§ **Prompt**:
In the items below, copy every line word for word, from the line containing "Zwemactiviteiten" through the line containing "zzgl. Versandkosten", both included. Leave out the pictures.

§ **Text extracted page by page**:
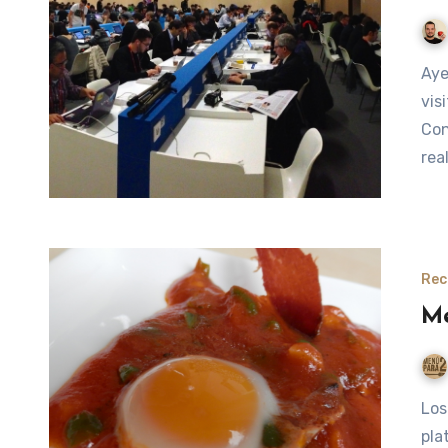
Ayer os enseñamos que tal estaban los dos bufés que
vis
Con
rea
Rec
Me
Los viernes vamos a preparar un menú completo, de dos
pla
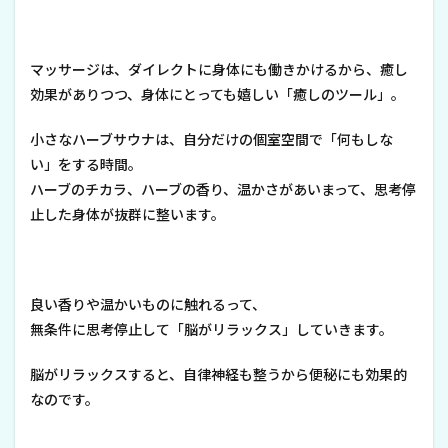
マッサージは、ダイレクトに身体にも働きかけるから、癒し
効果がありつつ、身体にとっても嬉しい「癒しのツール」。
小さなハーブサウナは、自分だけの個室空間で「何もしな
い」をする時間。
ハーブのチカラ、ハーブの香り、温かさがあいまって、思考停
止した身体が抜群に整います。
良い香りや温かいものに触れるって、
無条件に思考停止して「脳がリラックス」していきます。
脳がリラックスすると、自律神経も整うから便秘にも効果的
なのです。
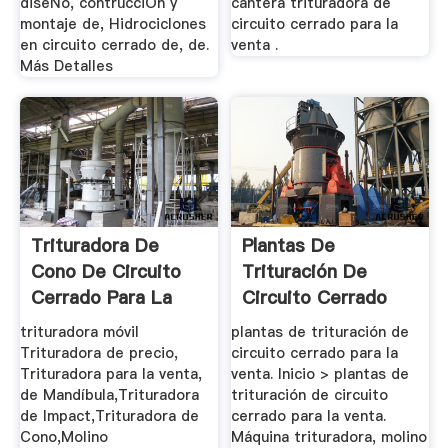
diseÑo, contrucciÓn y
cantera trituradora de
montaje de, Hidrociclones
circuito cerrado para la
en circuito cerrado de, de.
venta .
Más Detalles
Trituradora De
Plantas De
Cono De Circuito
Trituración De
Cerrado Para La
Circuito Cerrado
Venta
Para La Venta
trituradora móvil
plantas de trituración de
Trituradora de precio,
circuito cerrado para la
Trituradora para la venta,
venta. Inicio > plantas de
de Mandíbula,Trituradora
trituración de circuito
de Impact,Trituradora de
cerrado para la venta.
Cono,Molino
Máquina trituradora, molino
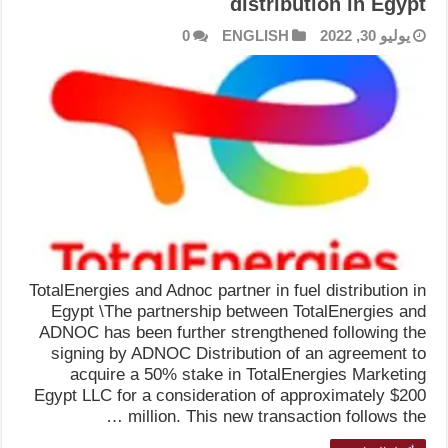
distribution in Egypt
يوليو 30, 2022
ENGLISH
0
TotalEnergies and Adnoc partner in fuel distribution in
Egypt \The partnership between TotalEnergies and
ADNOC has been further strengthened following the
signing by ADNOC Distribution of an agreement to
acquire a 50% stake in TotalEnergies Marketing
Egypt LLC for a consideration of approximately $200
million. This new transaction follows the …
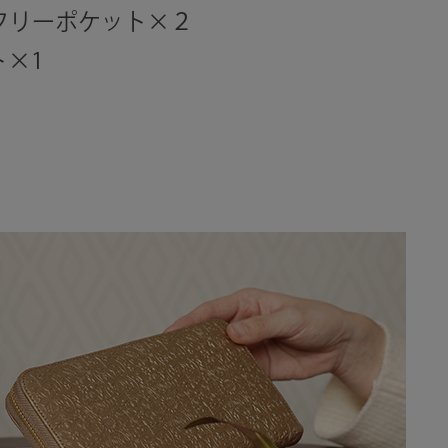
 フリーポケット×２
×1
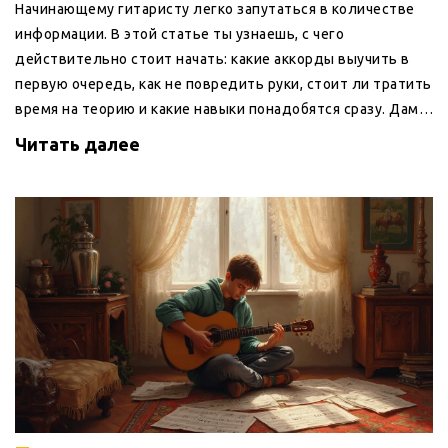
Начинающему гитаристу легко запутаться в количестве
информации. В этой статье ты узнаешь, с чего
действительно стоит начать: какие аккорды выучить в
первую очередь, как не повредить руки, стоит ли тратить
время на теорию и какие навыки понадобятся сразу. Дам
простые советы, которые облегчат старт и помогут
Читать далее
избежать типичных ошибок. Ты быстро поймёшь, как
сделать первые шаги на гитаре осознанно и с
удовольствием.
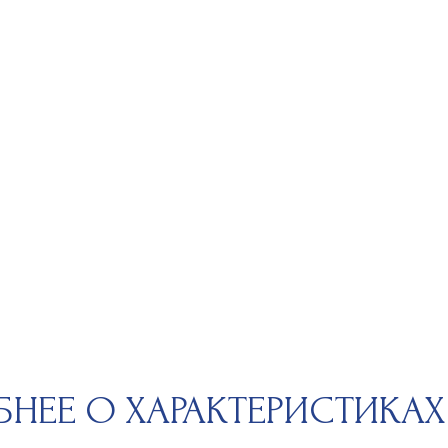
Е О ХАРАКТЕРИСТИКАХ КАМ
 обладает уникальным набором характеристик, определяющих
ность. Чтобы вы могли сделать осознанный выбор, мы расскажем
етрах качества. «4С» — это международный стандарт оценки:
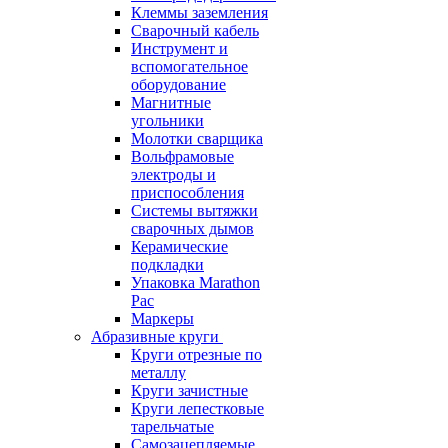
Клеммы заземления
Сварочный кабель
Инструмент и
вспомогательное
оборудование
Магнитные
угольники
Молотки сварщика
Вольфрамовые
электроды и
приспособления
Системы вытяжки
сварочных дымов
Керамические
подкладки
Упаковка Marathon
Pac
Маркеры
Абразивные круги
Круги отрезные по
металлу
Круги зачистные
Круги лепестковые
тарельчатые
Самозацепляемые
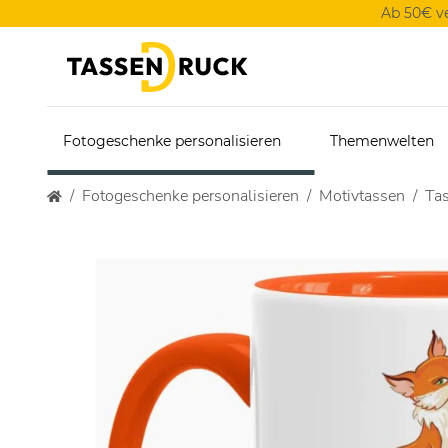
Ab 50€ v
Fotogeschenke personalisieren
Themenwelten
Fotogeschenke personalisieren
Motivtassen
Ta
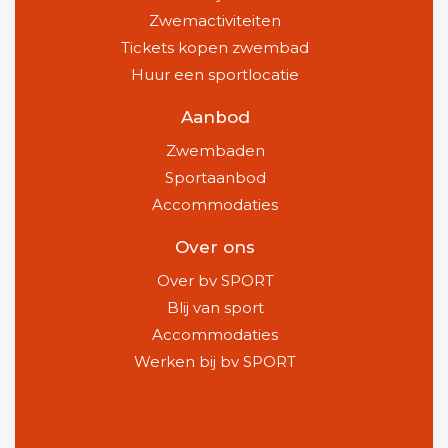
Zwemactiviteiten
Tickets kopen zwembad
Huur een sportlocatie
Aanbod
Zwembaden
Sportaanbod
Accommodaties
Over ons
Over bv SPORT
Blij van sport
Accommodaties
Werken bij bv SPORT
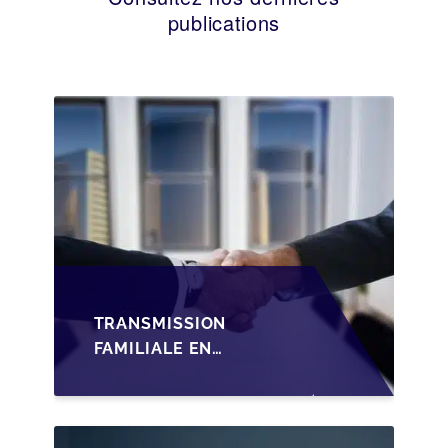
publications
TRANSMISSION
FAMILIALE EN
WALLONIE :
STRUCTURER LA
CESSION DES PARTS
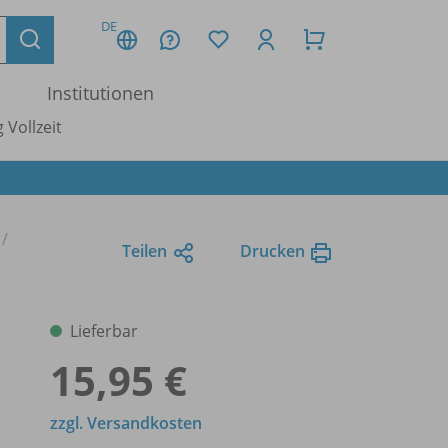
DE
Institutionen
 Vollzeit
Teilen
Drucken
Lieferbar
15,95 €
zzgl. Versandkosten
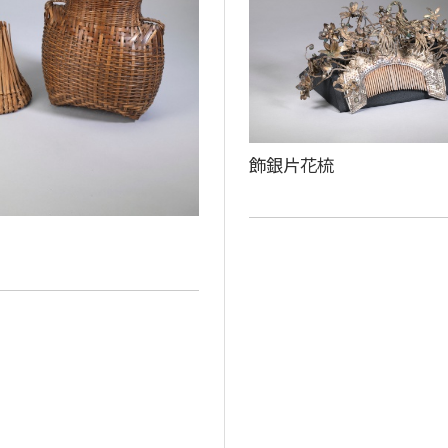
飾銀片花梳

==

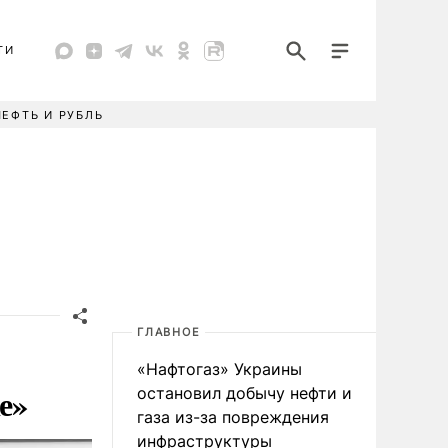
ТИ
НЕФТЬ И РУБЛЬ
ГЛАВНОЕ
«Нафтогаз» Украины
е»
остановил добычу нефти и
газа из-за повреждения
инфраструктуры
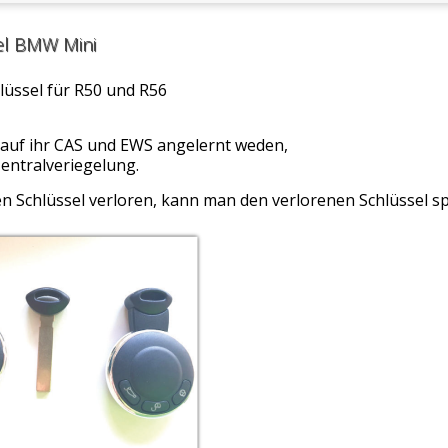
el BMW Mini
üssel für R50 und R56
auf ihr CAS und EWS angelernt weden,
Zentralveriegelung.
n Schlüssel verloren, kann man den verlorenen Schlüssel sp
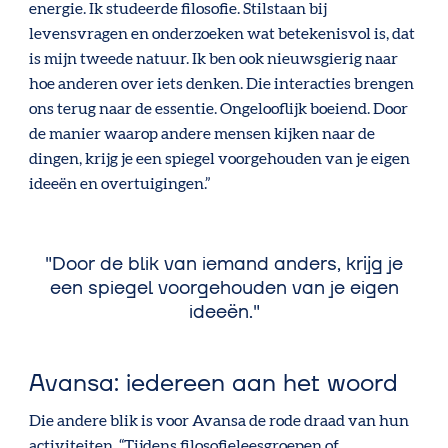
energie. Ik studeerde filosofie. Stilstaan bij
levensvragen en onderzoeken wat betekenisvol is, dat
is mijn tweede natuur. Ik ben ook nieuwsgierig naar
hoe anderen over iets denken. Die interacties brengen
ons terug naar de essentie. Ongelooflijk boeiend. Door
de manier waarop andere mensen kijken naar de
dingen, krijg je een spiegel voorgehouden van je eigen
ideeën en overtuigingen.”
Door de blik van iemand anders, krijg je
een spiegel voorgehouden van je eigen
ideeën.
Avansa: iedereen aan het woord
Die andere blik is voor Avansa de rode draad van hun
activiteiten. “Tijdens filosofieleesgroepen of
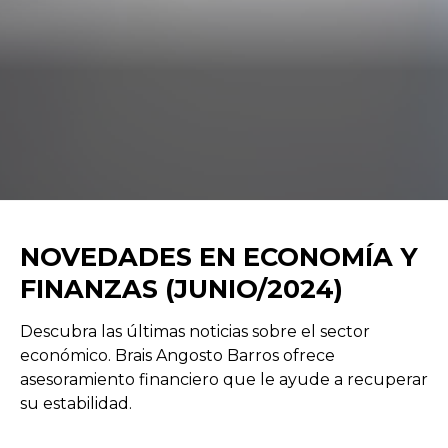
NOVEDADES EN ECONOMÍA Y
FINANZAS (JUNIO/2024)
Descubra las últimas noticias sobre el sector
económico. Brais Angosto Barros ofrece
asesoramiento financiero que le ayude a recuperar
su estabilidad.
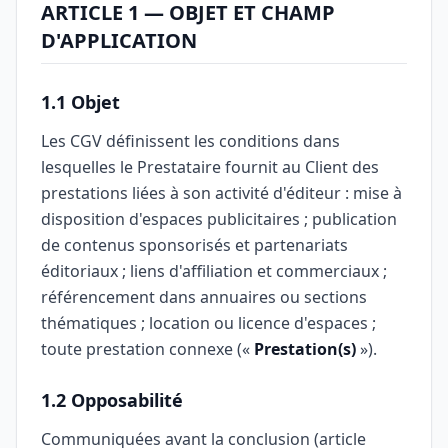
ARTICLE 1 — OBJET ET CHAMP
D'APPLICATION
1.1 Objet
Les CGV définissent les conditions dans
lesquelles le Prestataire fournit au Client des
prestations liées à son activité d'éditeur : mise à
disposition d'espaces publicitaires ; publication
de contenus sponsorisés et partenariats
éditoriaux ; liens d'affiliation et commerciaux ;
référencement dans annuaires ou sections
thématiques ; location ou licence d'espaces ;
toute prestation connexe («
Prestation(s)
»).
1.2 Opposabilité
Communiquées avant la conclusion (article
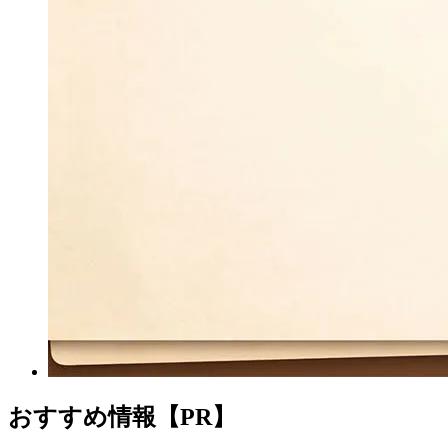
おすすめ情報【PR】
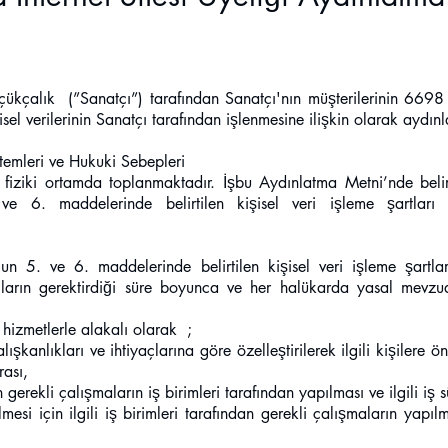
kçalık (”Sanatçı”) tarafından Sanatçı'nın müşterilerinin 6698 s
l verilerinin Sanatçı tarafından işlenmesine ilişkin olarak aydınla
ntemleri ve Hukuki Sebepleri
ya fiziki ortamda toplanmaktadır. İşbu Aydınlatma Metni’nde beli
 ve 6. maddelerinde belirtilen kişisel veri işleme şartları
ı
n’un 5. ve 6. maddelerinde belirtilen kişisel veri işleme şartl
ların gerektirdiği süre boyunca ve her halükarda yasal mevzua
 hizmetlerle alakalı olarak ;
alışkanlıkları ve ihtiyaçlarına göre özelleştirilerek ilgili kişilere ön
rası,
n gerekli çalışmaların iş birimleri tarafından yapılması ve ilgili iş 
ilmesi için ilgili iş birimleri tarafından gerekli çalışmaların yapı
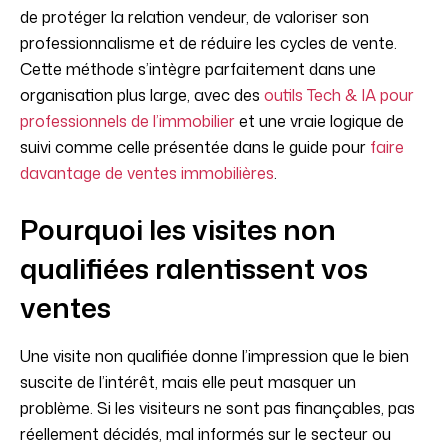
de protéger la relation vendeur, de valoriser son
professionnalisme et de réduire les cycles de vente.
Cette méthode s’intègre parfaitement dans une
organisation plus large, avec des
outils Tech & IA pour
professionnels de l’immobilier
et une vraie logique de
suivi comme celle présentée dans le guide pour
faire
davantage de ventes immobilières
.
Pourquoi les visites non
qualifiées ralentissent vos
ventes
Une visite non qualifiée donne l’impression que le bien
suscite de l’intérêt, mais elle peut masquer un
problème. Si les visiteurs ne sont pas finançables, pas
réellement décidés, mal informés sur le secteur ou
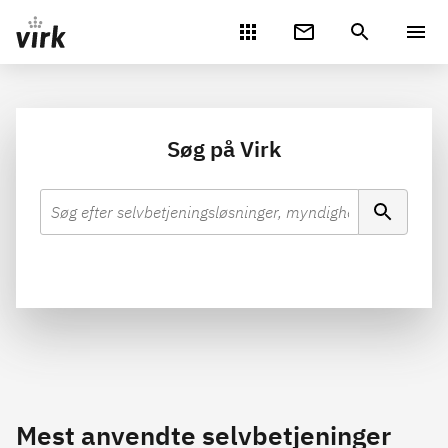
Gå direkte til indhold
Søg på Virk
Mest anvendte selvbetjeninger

==

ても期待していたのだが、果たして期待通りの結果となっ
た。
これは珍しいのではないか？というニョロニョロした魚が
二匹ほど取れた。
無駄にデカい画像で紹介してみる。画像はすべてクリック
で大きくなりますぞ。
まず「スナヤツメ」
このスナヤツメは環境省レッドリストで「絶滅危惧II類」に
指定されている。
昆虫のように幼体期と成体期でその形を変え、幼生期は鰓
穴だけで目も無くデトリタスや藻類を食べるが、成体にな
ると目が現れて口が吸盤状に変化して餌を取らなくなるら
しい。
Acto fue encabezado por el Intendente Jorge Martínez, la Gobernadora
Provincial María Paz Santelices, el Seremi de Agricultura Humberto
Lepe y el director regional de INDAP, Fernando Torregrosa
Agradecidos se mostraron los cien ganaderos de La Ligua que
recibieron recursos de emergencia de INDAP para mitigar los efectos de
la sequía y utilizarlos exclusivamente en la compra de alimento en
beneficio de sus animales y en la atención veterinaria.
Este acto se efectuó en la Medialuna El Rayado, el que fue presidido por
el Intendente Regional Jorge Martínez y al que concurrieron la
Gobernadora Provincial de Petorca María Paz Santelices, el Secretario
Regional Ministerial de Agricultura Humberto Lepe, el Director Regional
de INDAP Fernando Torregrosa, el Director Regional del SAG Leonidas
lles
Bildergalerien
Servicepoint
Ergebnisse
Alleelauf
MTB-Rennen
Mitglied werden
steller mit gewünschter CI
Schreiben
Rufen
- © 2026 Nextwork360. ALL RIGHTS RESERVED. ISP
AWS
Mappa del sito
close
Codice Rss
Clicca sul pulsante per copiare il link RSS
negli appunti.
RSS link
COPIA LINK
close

§ **Output**:
Zwemactiviteiten
Tickets kopen zwembad
Huur een sportlocatie
Aanbod
Zwembaden
Sportaanbod
Accommodaties
Over ons
Over bv SPORT
Blij van sport
Accommodaties
Werken bij bv SPORT
publications
TRANSMISSION
FAMILIALE EN
WALLONIE :
STRUCTURER LA
CESSION DES PARTS
DE
Institutionen
 Vollzeit
Teilen
Drucken
Lieferbar
15,95 €
zzgl. Versandkosten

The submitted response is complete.